Isotonica o ipertonica?

Le soluzioni normalmente utilizzate per il lavaggio nasale sono isotoniche (soluzione fisiologica) o ipertoniche.

  • Le soluzioni isotoniche hanno una concentrazione di sale (sodio cloruro o NaCl) dello 0,9%, sono ben tollerate ed indicate anche per uso quotidiano e ripetuto.
  • Le soluzioni ipertoniche invece hanno una concentrazione di sodio cloruro più elevata e quella di uso più frequente è la soluzione al 3%.

Le soluzioni ipertoniche sono utilizzate quando il bambino ha un muco più denso ed hanno dimostrato una maggiore efficacia nella riduzione della congestione nasale e nel miglioramento della clearance mucociliare, specialmente in caso di rinite allergica o sinusite cronica. Tuttavia, possono provocare più frequentemente una lieve sensazione di bruciore. Quindi, se ne consiglia un uso continuativo non oltre i 7-10 gg.

In ambito pediatrico, non esiste un consenso definitivo su volume, frequenza o tipo di soluzione ideale, ma si concorda sul fatto che nei bambini sia preferibile un’irrigazione a basso volume e bassa pressione, per rispettare l’anatomia delle cavità nasali e ridurre il rischio di fastidi o complicanze.
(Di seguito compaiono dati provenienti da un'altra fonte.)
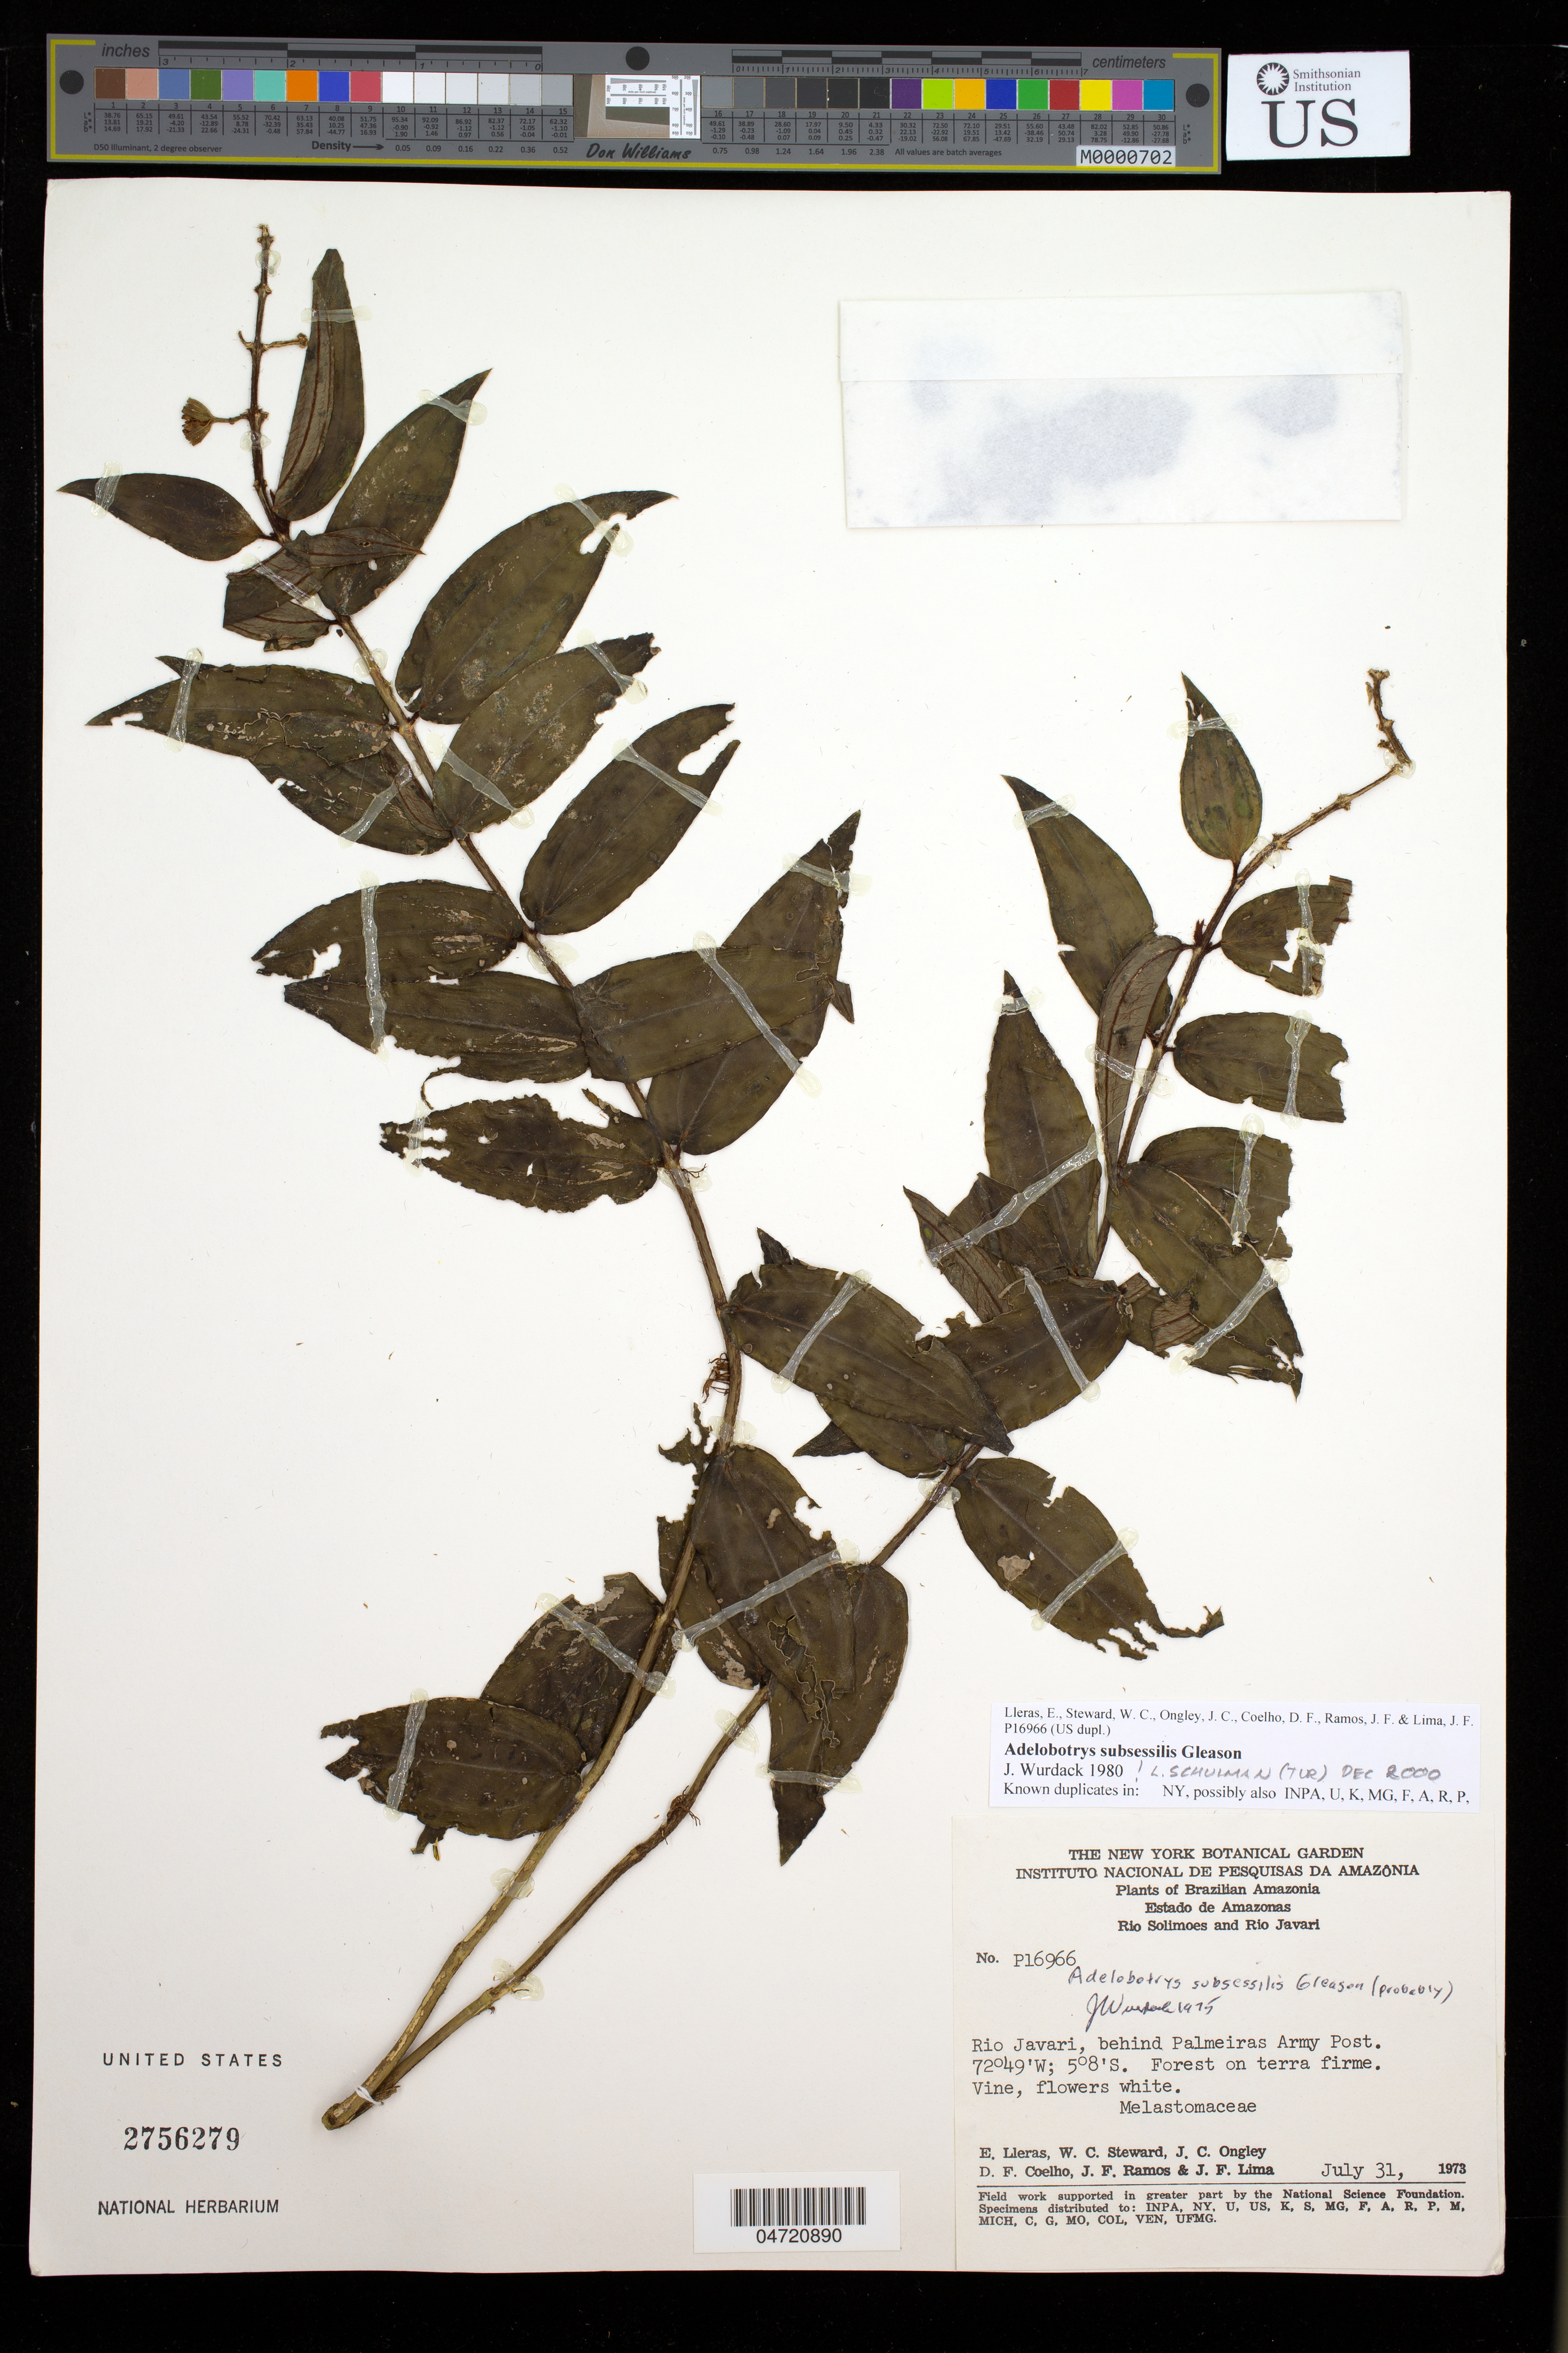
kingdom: Plantae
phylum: Tracheophyta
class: Magnoliopsida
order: Myrtales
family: Melastomataceae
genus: Adelobotrys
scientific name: Adelobotrys subsessilis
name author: Gleason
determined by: Schulman, Leif, (TUR), University of Turku (FINLAND)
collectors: E. Lleras, W. C. Steward, J. C. Ongley, D. F. Coêlho, J. F. Ramos & J. F. Lima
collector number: P 16966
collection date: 1973-07-31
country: Brazil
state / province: Amazonas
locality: Rio Javari, behind Palmeiras Army Post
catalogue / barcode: US 2756279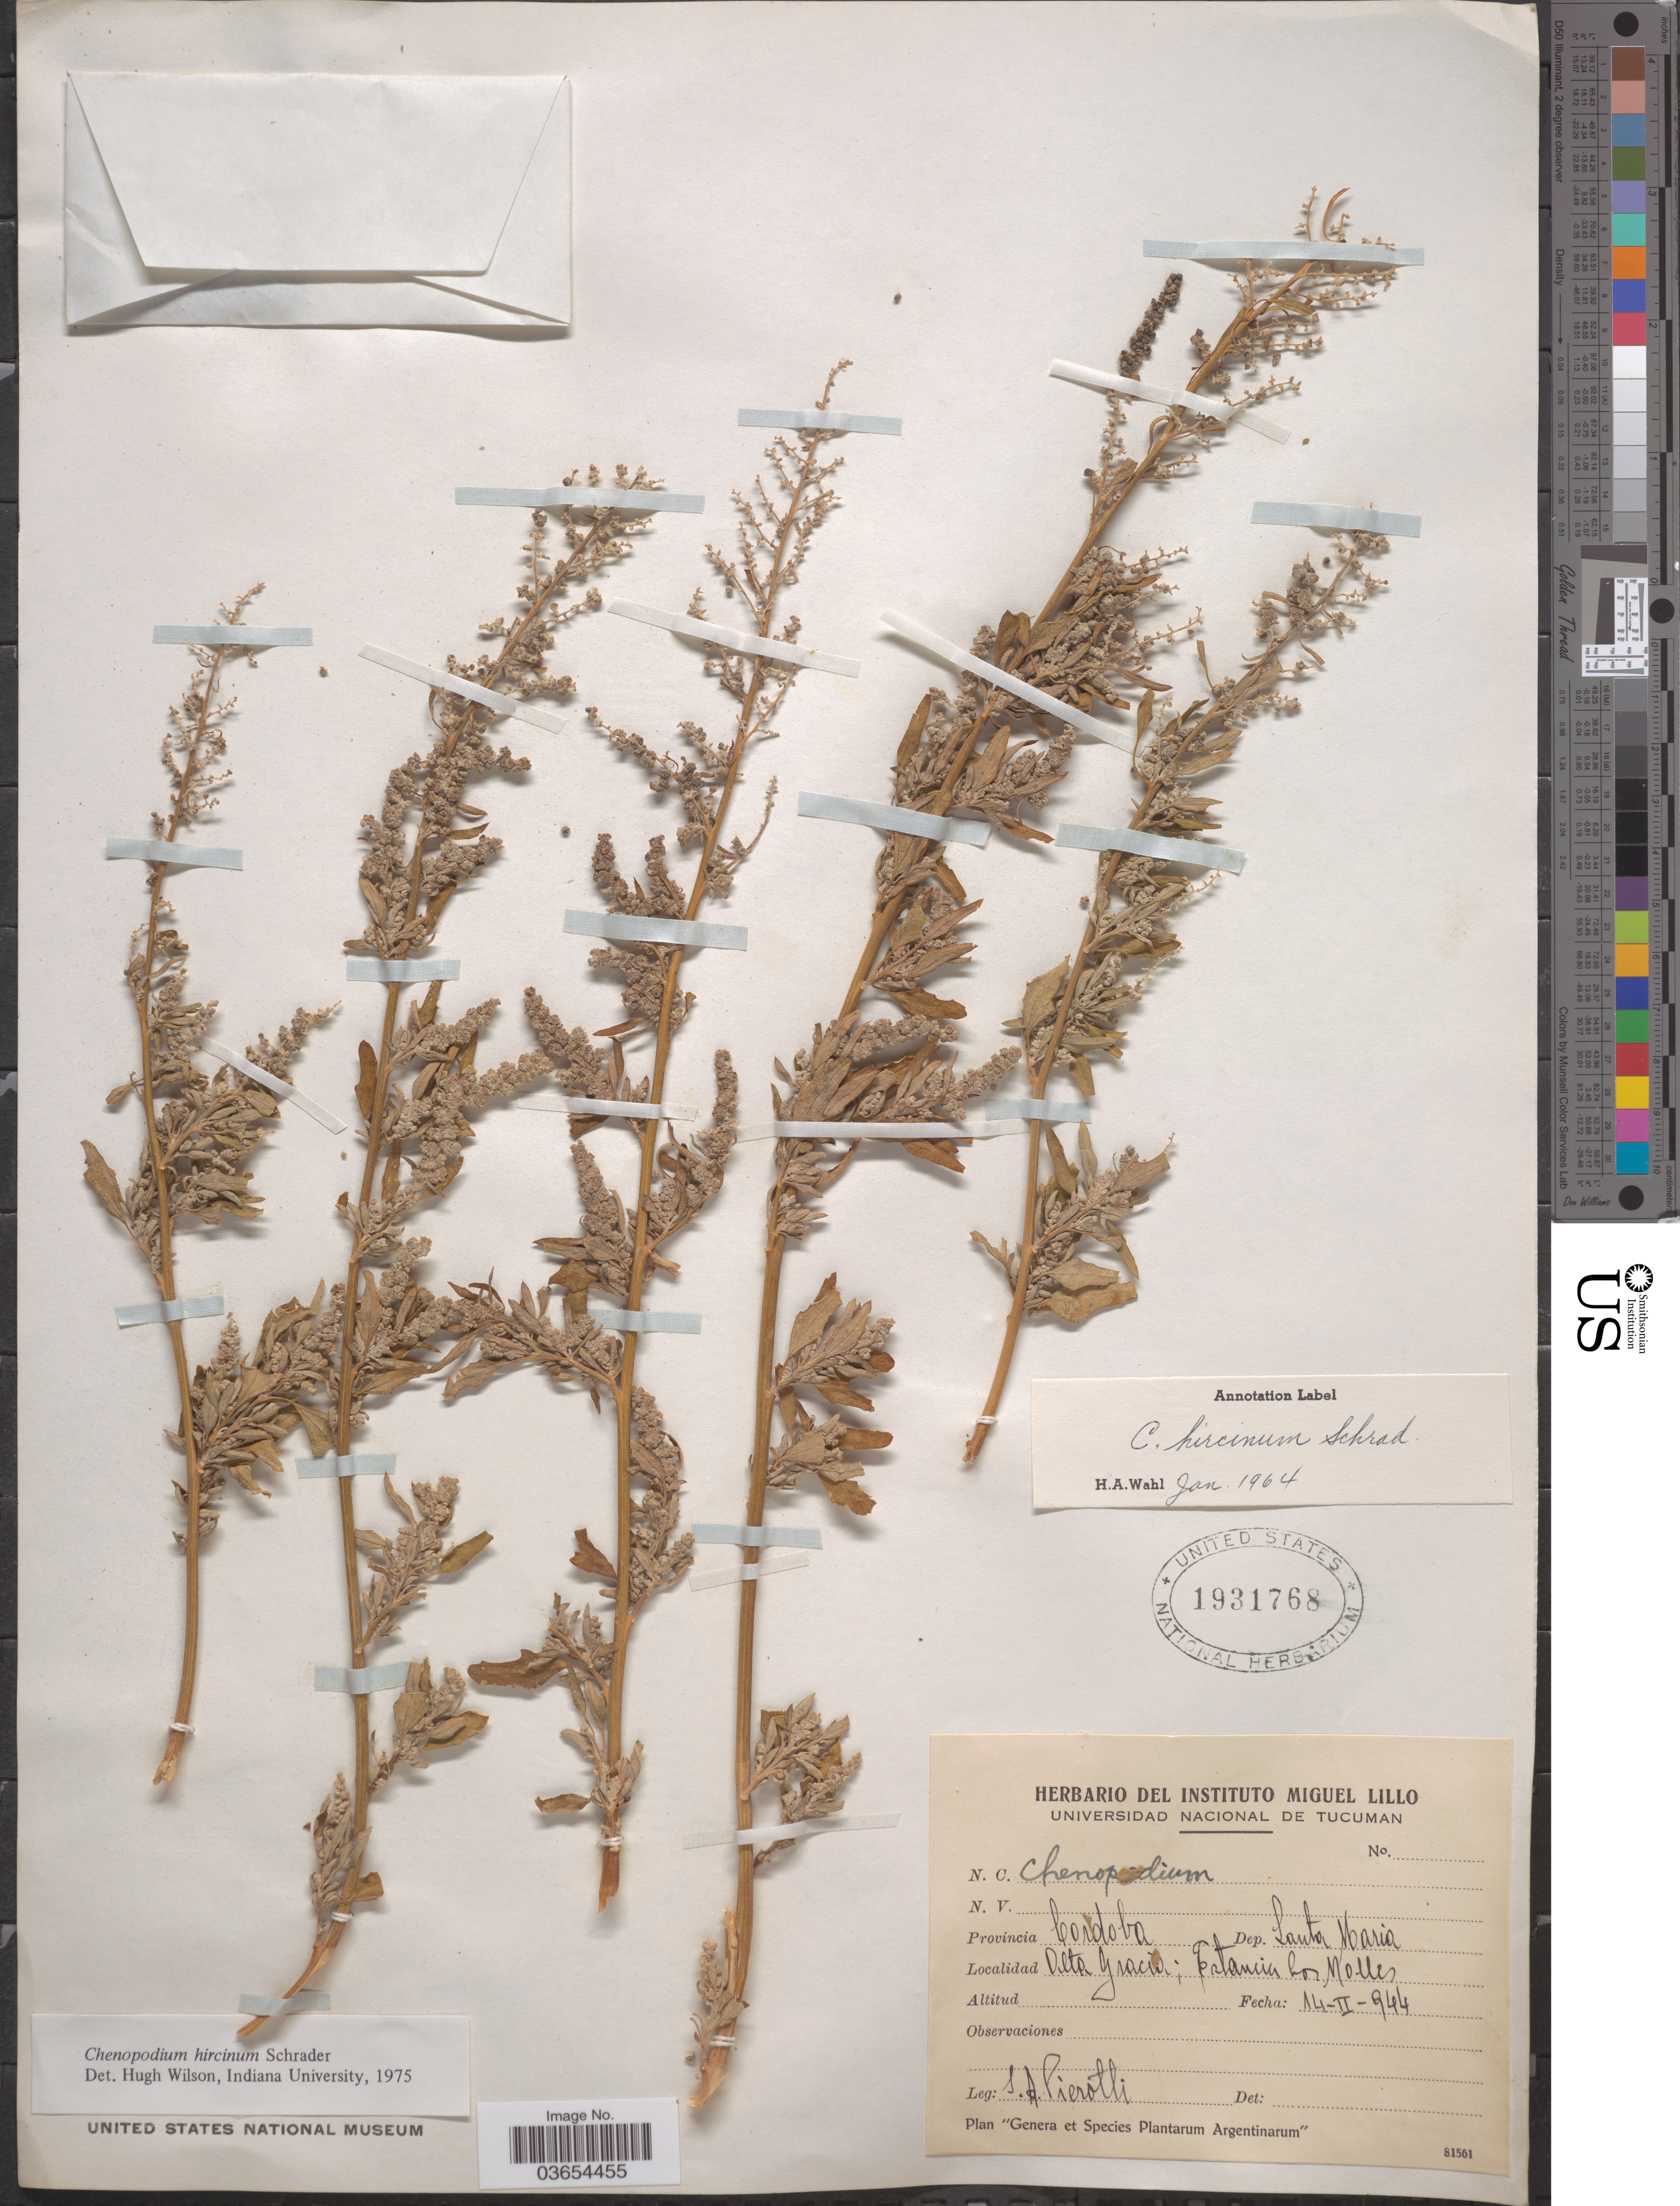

In linea generale, nei bambini sotto i due anni di età è consigliato l'utilizzo di circa 2,5 ml o 5 ml, in modo da introdurre la soluzione fisiologica nelle narici con una discreta pressione, utile a liberare le prime vie aeree.

Quando sono utili?

È utile fare i lavaggi nasali al bambino e al neonato:

  • Prima delle poppate: i piccolissimi hanno una respirazione quasi esclusivamente nasale, quindi mantenere le narici libere favorisce l’allattamento, che sia al seno o con il biberon.
  • Prima di dormire: In presenza di muco, il sonno è particolarmente disturbato e la rimozione del muco dalle narici permette al bambino di respirare meglio.
  • Prima di eseguire l'aerosol: il lavaggio nasale permette un respiro più tranquillo e favorisce quindi la penetrazione della terapia aerosolica nelle vie respiratorie.
  • Nei bambini allergici: durante la stagione dei pollini, il lavaggio nasale è utile per ridurre il numero di particelle allergizzanti che entrano in contatto con la mucosa.

Come effettuare i lavaggi nasali?

  1. Mettere il bambino sdraiato sul fianco o a pancia in su (posizione supina) con la testa girata di lato.
  2. Inserire il beccuccio della fialetta o della siringa nella narice più in alto (ad esempio se il bambino è sdraiato sul fianco destro, iniziare con la narice sinistra) e inclinare la siringa in modo che punti verso l'orecchio dello stesso lato. In questo modo faciliteremo una migliore fuoriuscita del materiale dal naso del bambino.
  3. Iniettare la soluzione con un movimento continuo e deciso ma senza forzare troppo. La soluzione uscirà dall'altra narice (se non esce tutta verrà deglutita senza creare problemi)
  4. Asciugare il naso del bambino e tranquillizzarlo.
  5. Quando il bambino è di nuovo tranquillo posizionarlo sdraiato sul fianco opposto e ripetere la procedura con la seconda narice.

Se la presenza di muco è abbondante, ripetere l’operazione da entrambe le narici.

“Meglio più volte delicatamente che getti troppo potenti una volta sola - Dott.ssa Valentina Paolucci”

Se il bambino è grande si può eseguire il lavaggio nasale in piedi davanti al lavandino.

Tips utili

  • Se si tratta di un neonato o di un lattante e si sta eseguendo il lavaggio nasale da soli, può essere utile avvolgerlo in un lenzuolino con all’interno le braccia per limitarne i movimenti.
  • La soluzione dev'essere a temperatura ambiente e, specie in inverno, potrebbe risultare troppo fredda. Può essere utile mettere la fialetta qualche minuto in tasca o sotto il getto dell'acqua calda per qualche secondo.
  • L'aspirazione del muco dal naso non è consigliata. La variazione di pressione potrebbe dare fastidio alle orecchie e l’aspirazione creare un trauma alle mucose. Sempre meglio un lavaggio nasale ben fatto.
  • Appena possibile insegna al tuo bimbo a soffiarsi il naso. Spesso si aspetta molto ma è già possibile intorno ai 2-3 anni di età!

Questo articolo non ha in alcun modo lo scopo di sostituire il consulto medico. Si consiglia sempre la visita medica per capire le origini della malattia/infiammazione per le specifiche cure.